This shortage also came in the wake of the recent onslaught of the Typhoon “Basyang” (international codename: Conson). Window To my Soul is “going nuts” [5] over the lack of water.

Wait, we do have water, btw. However, water pressure is too weak that it doesn't go up. It does not reach my room. My washroom does not have water. The faucets in it have not released a single drop since the storm [Typhoon Basyang]. So that's roughly 6 days of being waterless. I have to fetch water all the way down from the basement.

I am Hybrid Cha shares her own water shortage experience [6].
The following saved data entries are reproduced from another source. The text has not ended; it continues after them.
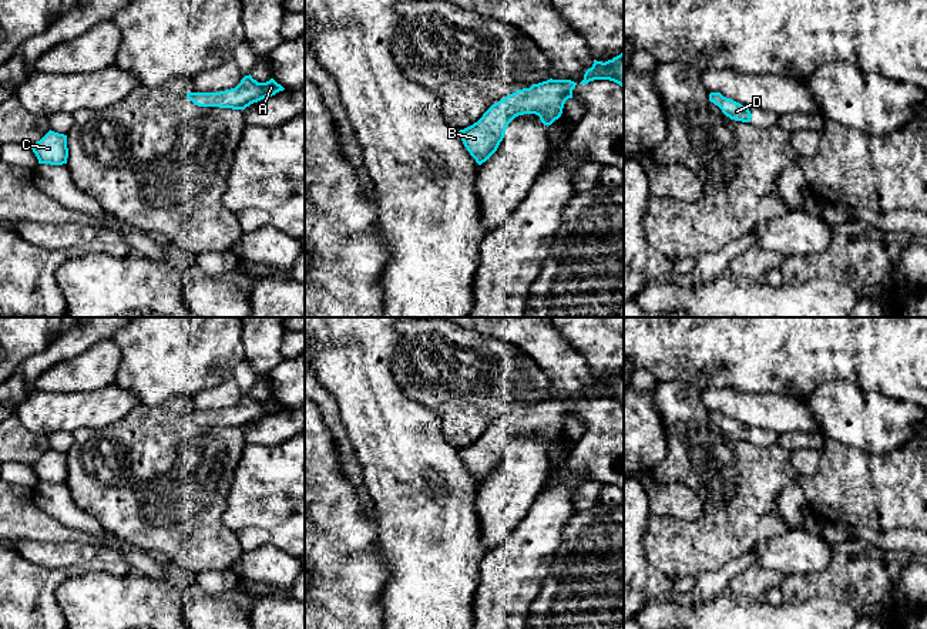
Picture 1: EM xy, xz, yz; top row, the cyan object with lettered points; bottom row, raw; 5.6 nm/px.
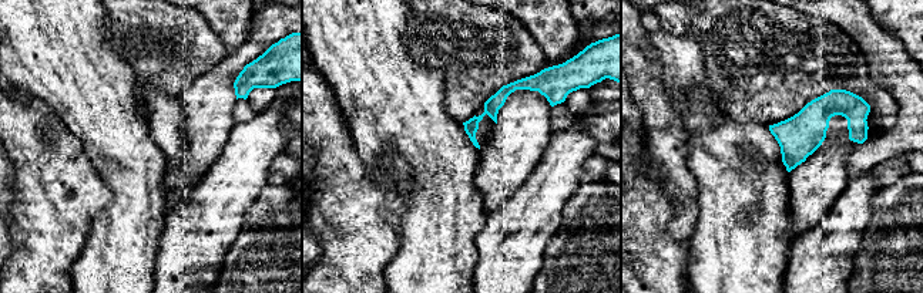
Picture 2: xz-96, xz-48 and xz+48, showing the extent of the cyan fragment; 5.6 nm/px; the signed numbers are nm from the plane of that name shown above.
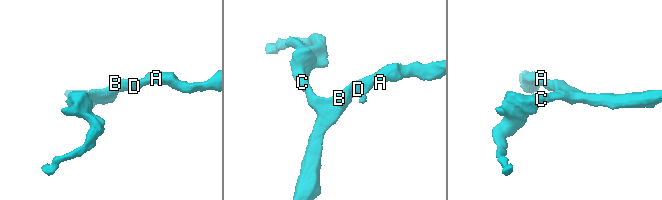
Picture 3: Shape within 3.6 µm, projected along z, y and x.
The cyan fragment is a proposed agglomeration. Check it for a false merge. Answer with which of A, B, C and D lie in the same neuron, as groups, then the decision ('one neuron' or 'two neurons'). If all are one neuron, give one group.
A B C D; one neuron

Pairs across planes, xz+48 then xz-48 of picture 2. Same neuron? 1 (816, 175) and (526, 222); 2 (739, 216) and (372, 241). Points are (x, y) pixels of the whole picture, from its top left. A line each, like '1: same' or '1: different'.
1: different
2: different

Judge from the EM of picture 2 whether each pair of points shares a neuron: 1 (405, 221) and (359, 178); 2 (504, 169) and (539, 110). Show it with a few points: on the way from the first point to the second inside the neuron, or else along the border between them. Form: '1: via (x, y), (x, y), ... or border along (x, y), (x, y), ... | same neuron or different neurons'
1: border along (413, 184), (405, 208), (392, 218), (398, 248) | different neurons
2: via (510, 155), (524, 124) | same neuron

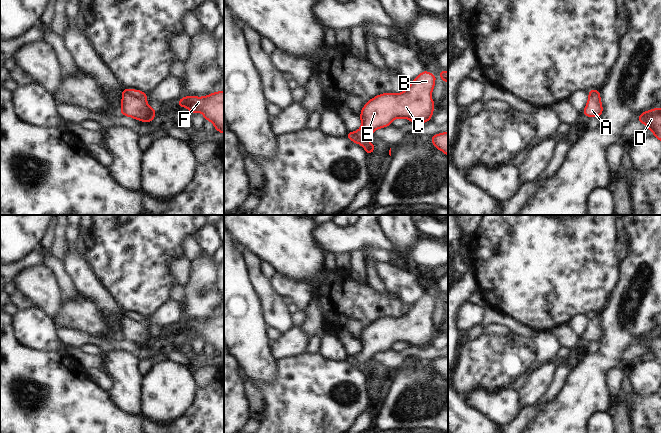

This is really pain for me, for all of us and I absolutely am extending my patience the farthest I could because I do not have any choice (smile!). Plates, utensils, pans and glasses unwashed, left in the kitchen sink overnight; not having a good and indulgent bath (since water arrives (arrives???) at 6 AM and leaves (leaves??? visitor it is!) around 1 PM) for work; I wanted to take a short and comfy shower (when I feel like it) but since there is no water well what can I do but endure that sticky and messy feeling. There are things that I so want to do, things that are part of my routine that I could no longer do these past few days (since Thursday evening, July 15th to be exact!) because water just would not cooperate.

Let's Go Pinoy also shares a personal experience [7] which he thinks is connected to the water crisis.

although our faucets continue to provide our much-needed water supply, yesterday the water that was coming out was a light brown color! I thought at first it was from the dirty pail and washed it both inside and out and then after several rinses, I realized that it was the water itself. It's still that way this morning but not as brown. Because of this I didn't want to take my bath yesterday. But the heat and my stickiness from sweating got the better of me and I used the water to bathe.

Pinoy Buzz III recommends measures [8] that the government can take to solve the water shortage problem in the long-run.

1. All buildings should be retrofitted so that it will be able to recycle the water it uses for its sinks and toilet bowls.

2. All buildings should start storing rainwater.

3. All commercial establishments and private residences must have a waste water treatment facility. Smaller establishments can opt to have a communal waste water treatment facility, larger establishments may have their own.

4. Ban the development of new golf courses and inland water resorts.

5. Start the construction of desalination plants…

6. Start the construction of water recovery facilities along the Pasig River and in Laguna de Bay.

According to the Radical's Nut, the water shortage crisis [9] goes beyond the El Niño phenomenon and would not have been as bad “if not for structural issues related to the privatization of the Metropolitan Waterworks and Sewerage System (MWSS) almost 13 years ago.”

Among the many promises made by the private water concessionaires and hyped by the then Ramos administration was upgrading the decrepit water system infrastructure. Such upgrade intends to substantially reduce non-revenue water (NRW, or water lost due to leaks and pilferage) and help achieve universal and 24/7 water supply for an increasing number of households. In their original concession agreement with MWSS, the private water firms promised to provide universal access by 2001.

But until today, less than 60 percent of 790,000 households in Maynilad’s service area have 24-hour water service while only 74 percent receive water at 7-pound per square inch (PSI) or stronger pressure (read here [10]). More than half (53 percent) of water allocated to Maynilad continues to get wasted because of leaks and pilferage (read here [11])…

There is no available data that break down NRW into leaks and pilferage. But the continued pervasiveness of illegal connections may be explained by skyrocketing water bills due to full-cost recovery under water privatization. Since MWSS was privatized, Maynilad’s basic charge has already soared by 449 percent and Manila Water, by 845 percent. Put that in a situation of worsening job scarcity, stagnant wages and income, and rapid increases in the overall cost of living and you will get the picture.